Primary human T cell culture and expansion
HD PBMCs were cryopreserved after isolation via Ficoll density centrifugation from buffy coats generously provided by Dr. Michael Lenardo and the NIH Blood Bank. For the activation and expansion of primary human T cells from previously frozen PBMCs, PBMCs from HDs or CADINS patients were rapidly thawed at 37°C, washed with complete RPMI 1640, and then rested overnight in fresh complete RPMI 1640 at 2–2.5 × 106 cells/ml. Subsequently, PBMCs were counted, resuspended at 2 × 106 cells/ml, and activated for 3 days with anti-CD3/anti-CD28–conjugated beads at a 1:1 cell:bead ratio. Anti-CD3/anti-CD28–conjugated beads were generated by coupling Dynabeads M-450 Epoxy beads (Thermo Fisher Scientific) with anti-human CD3 (HIT3⍺; BD) and anti-human CD28 (CD28.2; BD) antibodies according to the manufacturer’s protocol. Activating beads were removed with a magnet after 3 days of activation, and activated T cells were cultured in complete RPMI 1640 supplemented with 100 IU/ml r-hIL-2 (Peprotech) at 1–1.5 × 106 cells/ml for 8–12 days before signaling assays were completed.
Transcriptome profiling
For RNA-seq experiments, WT and CARD11 KO Jurkat T cells were freshly thawed and cultured for 1 week prior to treating cells for RNA isolation. Five individual experiments were performed as follows: 2 × 106 Jurkat T cells (WT or CARD11 KO) were incubated for 2 h with DMSO, JNK inhibitor IX, or JNKi prior to stimulation with 20 ng/ml PMA and 1 μg/ml ionomycin for 2 h. Cells were collected, pelleted, and resuspended in Trizol (Invitrogen). RNA was isolated using a Direct-zol RNA MiniPrep Kit (Zymo Research) according to the manufacturer’s instructions, including on-column DNaseI treatment. After elution, RNA was quantified with the Quant-iT Ribogreen RNA Kit according to the manufacturer’s instructions (Invitrogen). All samples were normalized to 20 ng/μl, aliquoted, and frozen at −80°C. For each sample, a total RNA input of 200 ng was used for library preparation using the Illumina Stranded Total RNA Prep with Ribo-Zero Plus Kit (Illumina) and IDT for Illumina RNA UD Indexes Set A, Ligation (96 indexes, 96 samples). Sequencing libraries were quantified by real-time PCR using KAPA Library Quantification Kit for NGS (Roche) and assessed for size distribution on a Fragment Analyzer (Agilent) to confirm absence of adapter dimers and unligated library molecules. Sequencing libraries were pooled at <40-plex and sequenced on a NovaSeq 6000 (Illumina) using a 200 cycle SBS kit (Illumina) with paired-end reads at 101-bp length targeting >60 million reads per sample.
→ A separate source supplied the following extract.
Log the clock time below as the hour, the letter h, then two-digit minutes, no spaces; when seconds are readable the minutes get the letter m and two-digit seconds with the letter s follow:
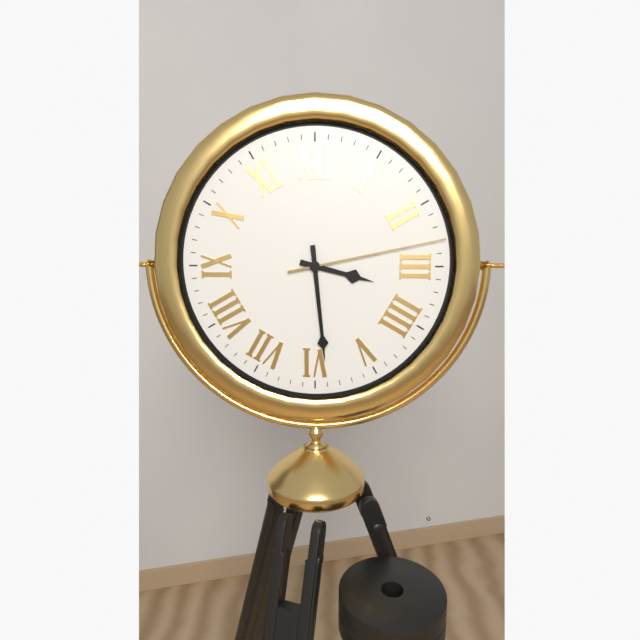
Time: 3h29m13s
For RNA-seq experiments of CARD11 R75W patients and healthy controls, PBMCs were thawed and rested in complete RPMI 1640 medium overnight in 37°C CO2 incubator. Naïve CD4+ T cells were isolated by sorting (FACSAria) for CD4+CD45RO− cells, and 1 × 105 cells were cultured in a 96-well flat bottom plate in RPMI 1640 medium in the presence of MACSiBead particles loaded with biotinylated antibodies against human CD2, CD3, and CD28 (Miltenyi Biotec) for 3 days, with 25 ng/ml recombinant human IL-2 (Peprotech). After 3 days of culture, 3 × 105 cells were collected, pelleted, and RNA was isolated using a miRNAeasy kit (Qiagen) according to the manufacturer’s instructions, including on-column DNaseI treatment. After elution, RNA was quantified with a bioanalyzer assay using an RNA Pico chip (Agilent). For the RNA-seq pipeline, the Clontech Ultra Low v4 kit (Takara Bio) was used for cDNA synthesis, and Nextera XT kit (Illumina) was used for library preparation. Libraries were sequenced using an Element AVITI at the JP Sulzberger Columbia Genome Center with paired-end reads at 75-bp length targeting 40 million reads per sample.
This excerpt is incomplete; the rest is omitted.